Have a look at the entitled to calculator and see how it turns out. At least you'd be working from knowledge. He'd be expected to pay child support.
Your life will become so much easier when you stop making allowances for him.
I had a friend in exactly your position, higher paid, more hours job just still did everything. Kids and house etc.
She eventually left her, now ex, and I remember her saying that she felt so much better, not because she didnt have the same load, she did have, she just wasn't living with someone who could help and didn't. She felt so resentful of him and once he was out the picture it took some mental load away.
With regards to the debt, Halifax you are married he's still responsible for half regardless who's name it's in.
Use some of this time to get yourself sorted and speak to a solicitor
* Scaryprospects* thank you for that different perspective and I’m sorry you’ve had this problem too.
I feel like I’m banging me head against a brick wall. I got cross and shouted at him this morning and now he’s got a face on and is giving me silent treatment or mumbling while not looking at me so I can’t hear him.
He has actually made lunch and helped a bit with school work so that’s something I just can’t be doing with this shit anymore.
I will try and speak to stepchange thank you.
I can’t afford a solicitor and get very very little time away from him and kids to be able to talk to them.
From what I can work out on benefits calculator I would be no worse off but I don’t know what he’d have to contribute in maintenance.
I also worry that if we did split he’d hurt himself. And I know his family would make things very difficult.
I just don’t know what to do for the best for not just me but him and the kids too.
Again, had exactly the same thoughts myself and I ended up having to call his best friend to go and talk to him because I just got to the stage where I couldn’t any longer.
If you can save the marriage by giving him a serious wake up call I would try that. We did try for a year with marriage counselling and the like but I think in my heart I just knew it was over.
He has no where to go so I’ve been paying for everything whilst I’ve living out of one bedroom at my parents. I see my daughter less regularly than I’d like and whilst he is on furlough and I’m paying everything he has my daughter full time. It’s the right thing to do at the moment but it hurts like hell.

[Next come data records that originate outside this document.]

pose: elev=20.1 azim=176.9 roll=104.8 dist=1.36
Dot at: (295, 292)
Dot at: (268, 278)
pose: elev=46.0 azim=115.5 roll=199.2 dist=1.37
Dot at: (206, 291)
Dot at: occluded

Not trying to scare you off but trying to make you aware of the reality also. I was so hell bent on leaving but the constant guilty feeling for ripping a family apart is a big burden.

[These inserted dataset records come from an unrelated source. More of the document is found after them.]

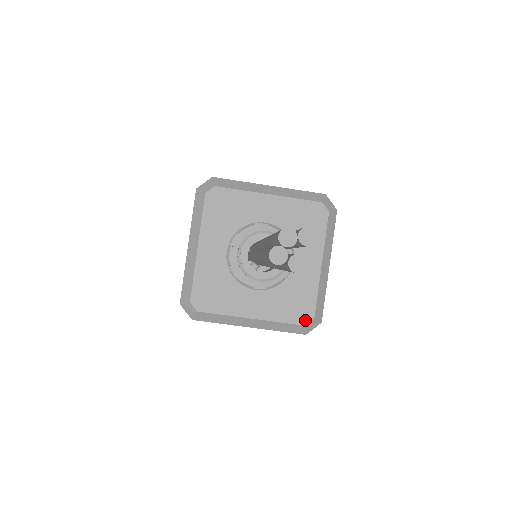
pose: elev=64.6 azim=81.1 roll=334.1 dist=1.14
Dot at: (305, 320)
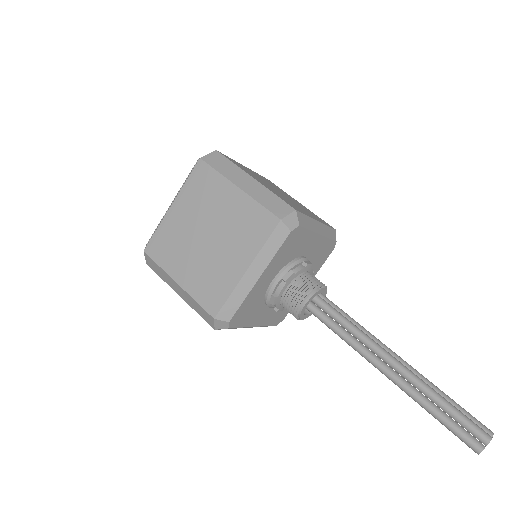
Dot at: (279, 322)
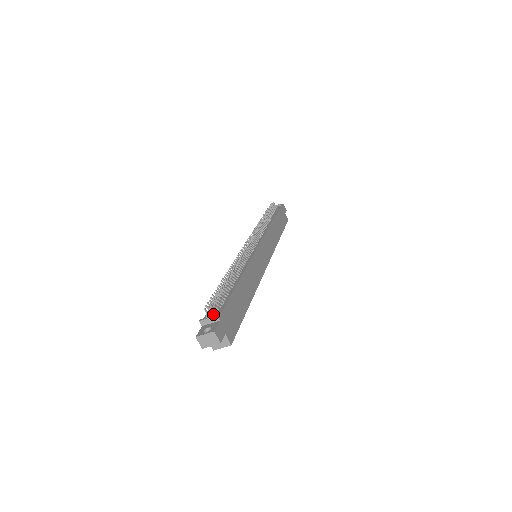
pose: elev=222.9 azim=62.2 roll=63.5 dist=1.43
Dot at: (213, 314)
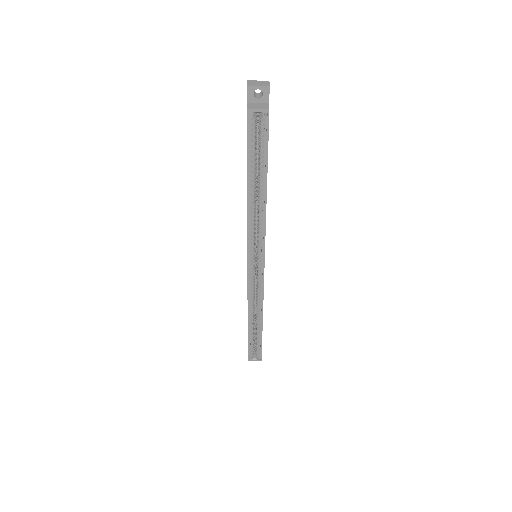
Dot at: occluded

If you can salvage the marriage go for it. If not seek legal advice. So sorry you are going through this it’s a really crap situation to be in.

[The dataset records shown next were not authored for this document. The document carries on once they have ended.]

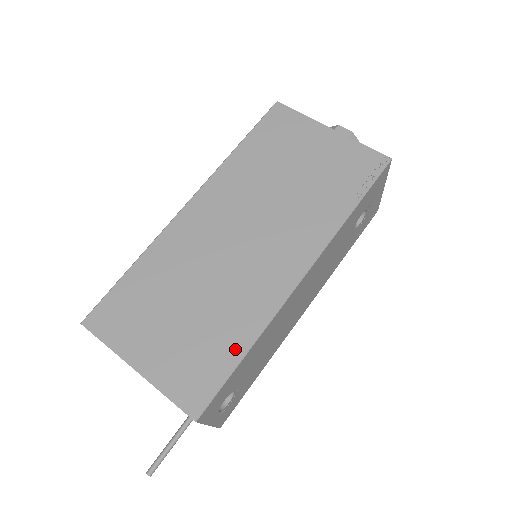
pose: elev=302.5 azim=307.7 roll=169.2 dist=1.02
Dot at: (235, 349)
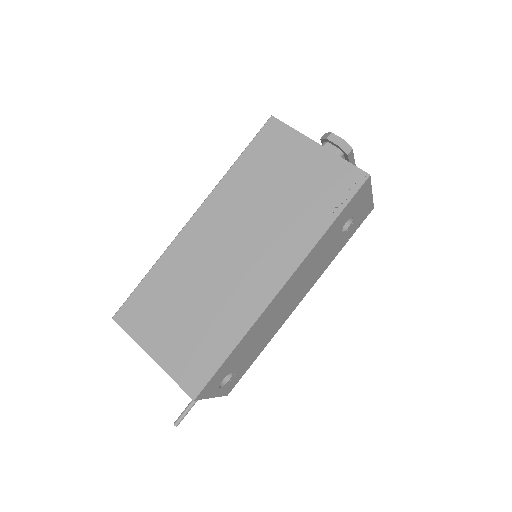
Dot at: (225, 346)
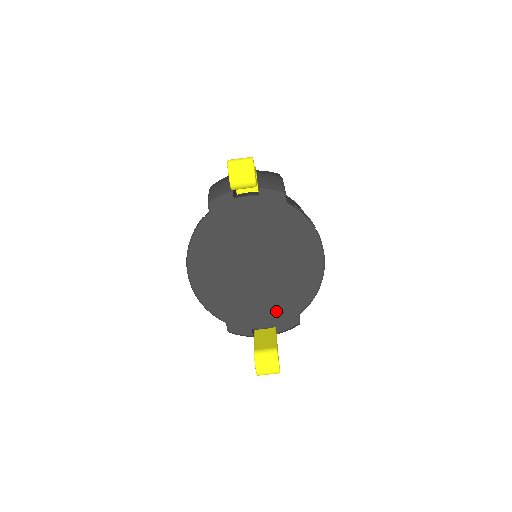
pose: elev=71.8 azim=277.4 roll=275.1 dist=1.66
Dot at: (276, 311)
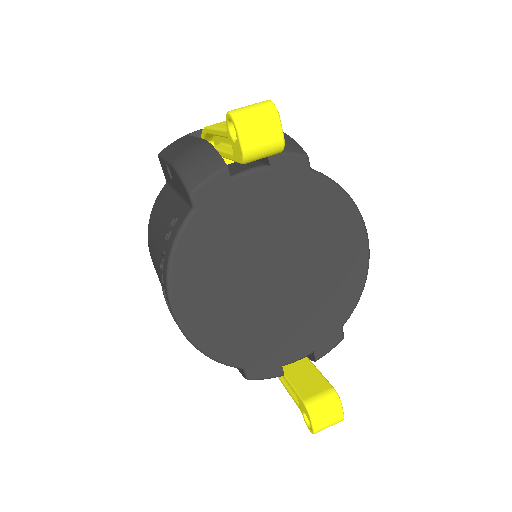
Dot at: (312, 332)
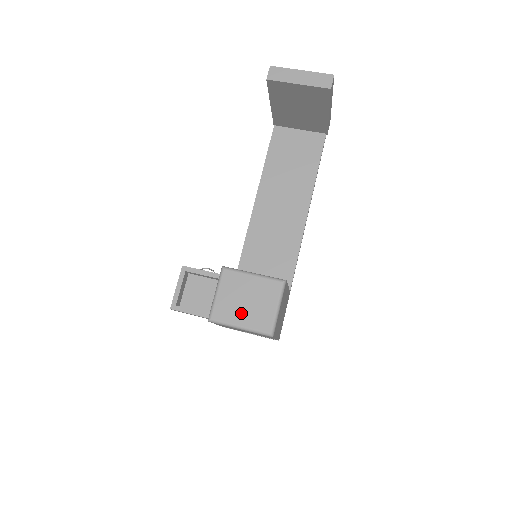
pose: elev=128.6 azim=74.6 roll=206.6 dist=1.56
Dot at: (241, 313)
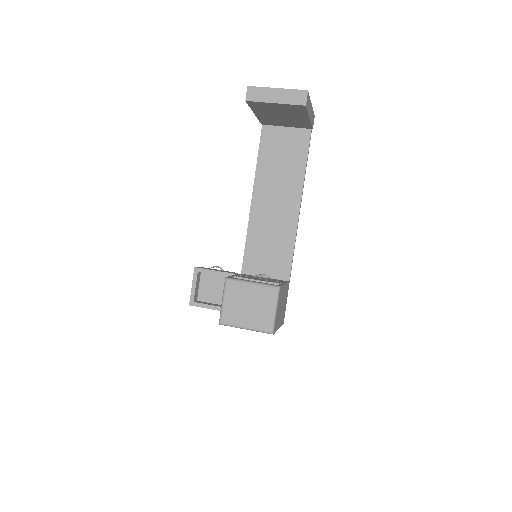
Dot at: (245, 317)
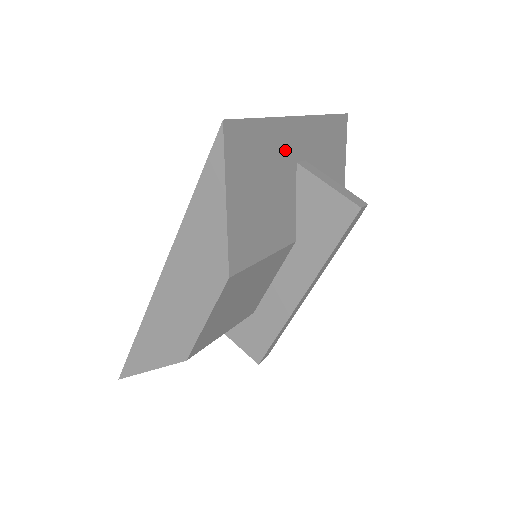
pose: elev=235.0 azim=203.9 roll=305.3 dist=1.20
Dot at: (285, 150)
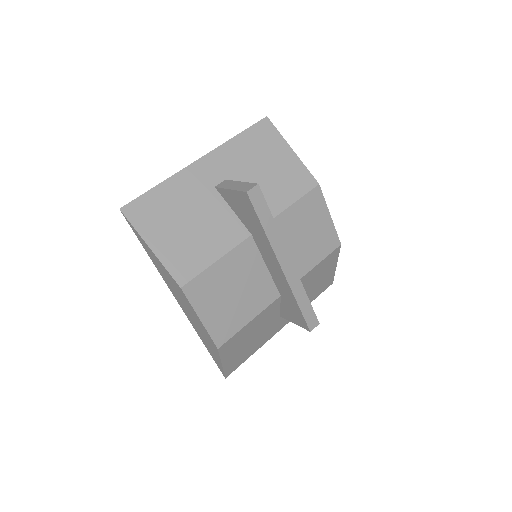
Dot at: (195, 188)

I’d recommend getting yourself some therapy first. Get your head straight and then decide with a clear head.
@AlwaysDancing1234 with regards to what's best for the kids: what toll does this (ie doing everything, carrying all the mental load) have in you? How much longer do you think you can carry like this? How would your ASD DC cope if you had a breakdown/had depression etc?
It's that it wears you down, you're not happy & cant go on like this for much longer then it is likely affecting your DC already. And you need to be able to fight for your DC with SEN, so need to be in a positive place.
On the flip side if you weren't to have this load, how would you feel & behave? And how would your DC benefit from that?
scaryprospects sorry you’re dealing with this too
* FrankieKnuckles* thanks for your advice, makes a lot of sense. It’s just hard to see a way out right now.
always sounds quite similar to my situation. I just called to kick off couples counselling tonight as a last ditch attempt. We have the same row twice a year and I'm tired of it now. I don't really want to divorce, mainly due to the worry of financing 2 houses and dd2 would refuse to stay away from me, but I'm so resentful at having carried the load for so long.
So, you work FT and he works PT... what's his excuse for not doing at least half of the housework and childcare? Does he ever give a reason? Have you ever managed to have a clear conversation with him about it?